● Given request
Put every line of the listing below into a numbered list, leaving out blank lines.

● Data excerpts
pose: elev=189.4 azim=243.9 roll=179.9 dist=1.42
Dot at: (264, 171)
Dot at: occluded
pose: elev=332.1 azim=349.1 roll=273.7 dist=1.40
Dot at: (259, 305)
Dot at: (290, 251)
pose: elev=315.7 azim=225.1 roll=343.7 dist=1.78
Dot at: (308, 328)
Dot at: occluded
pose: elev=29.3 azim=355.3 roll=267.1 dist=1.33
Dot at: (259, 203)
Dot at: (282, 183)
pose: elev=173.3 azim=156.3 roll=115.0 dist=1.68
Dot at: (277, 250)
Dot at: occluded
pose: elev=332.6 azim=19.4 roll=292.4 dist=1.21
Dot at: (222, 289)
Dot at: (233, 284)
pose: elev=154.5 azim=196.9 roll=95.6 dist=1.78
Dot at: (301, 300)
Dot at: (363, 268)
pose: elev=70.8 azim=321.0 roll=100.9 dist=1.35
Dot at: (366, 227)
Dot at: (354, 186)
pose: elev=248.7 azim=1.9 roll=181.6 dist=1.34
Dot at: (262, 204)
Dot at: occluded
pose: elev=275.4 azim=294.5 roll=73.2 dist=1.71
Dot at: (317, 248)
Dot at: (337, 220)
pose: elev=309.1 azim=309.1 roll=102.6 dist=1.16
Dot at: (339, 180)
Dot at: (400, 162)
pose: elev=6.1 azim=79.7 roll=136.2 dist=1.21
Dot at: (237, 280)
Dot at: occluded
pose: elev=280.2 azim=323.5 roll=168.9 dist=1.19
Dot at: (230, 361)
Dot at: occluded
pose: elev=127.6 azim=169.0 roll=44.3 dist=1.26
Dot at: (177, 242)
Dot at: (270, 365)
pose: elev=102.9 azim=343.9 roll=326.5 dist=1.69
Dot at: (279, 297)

● Response for this exercise
1. pose: elev=189.4 azim=243.9 roll=179.9 dist=1.42
2. Dot at: (264, 171)
3. Dot at: occluded
4. pose: elev=332.1 azim=349.1 roll=273.7 dist=1.40
5. Dot at: (259, 305)
6. Dot at: (290, 251)
7. pose: elev=315.7 azim=225.1 roll=343.7 dist=1.78
8. Dot at: (308, 328)
9. Dot at: occluded
10. pose: elev=29.3 azim=355.3 roll=267.1 dist=1.33
11. Dot at: (259, 203)
12. Dot at: (282, 183)
13. pose: elev=173.3 azim=156.3 roll=115.0 dist=1.68
14. Dot at: (277, 250)
15. Dot at: occluded
16. pose: elev=332.6 azim=19.4 roll=292.4 dist=1.21
17. Dot at: (222, 289)
18. Dot at: (233, 284)
19. pose: elev=154.5 azim=196.9 roll=95.6 dist=1.78
20. Dot at: (301, 300)
21. Dot at: (363, 268)
22. pose: elev=70.8 azim=321.0 roll=100.9 dist=1.35
23. Dot at: (366, 227)
24. Dot at: (354, 186)
25. pose: elev=248.7 azim=1.9 roll=181.6 dist=1.34
26. Dot at: (262, 204)
27. Dot at: occluded
28. pose: elev=275.4 azim=294.5 roll=73.2 dist=1.71
29. Dot at: (317, 248)
30. Dot at: (337, 220)
31. pose: elev=309.1 azim=309.1 roll=102.6 dist=1.16
32. Dot at: (339, 180)
33. Dot at: (400, 162)
34. pose: elev=6.1 azim=79.7 roll=136.2 dist=1.21
35. Dot at: (237, 280)
36. Dot at: occluded
37. pose: elev=280.2 azim=323.5 roll=168.9 dist=1.19
38. Dot at: (230, 361)
39. Dot at: occluded
40. pose: elev=127.6 azim=169.0 roll=44.3 dist=1.26
41. Dot at: (177, 242)
42. Dot at: (270, 365)
43. pose: elev=102.9 azim=343.9 roll=326.5 dist=1.69
44. Dot at: (279, 297)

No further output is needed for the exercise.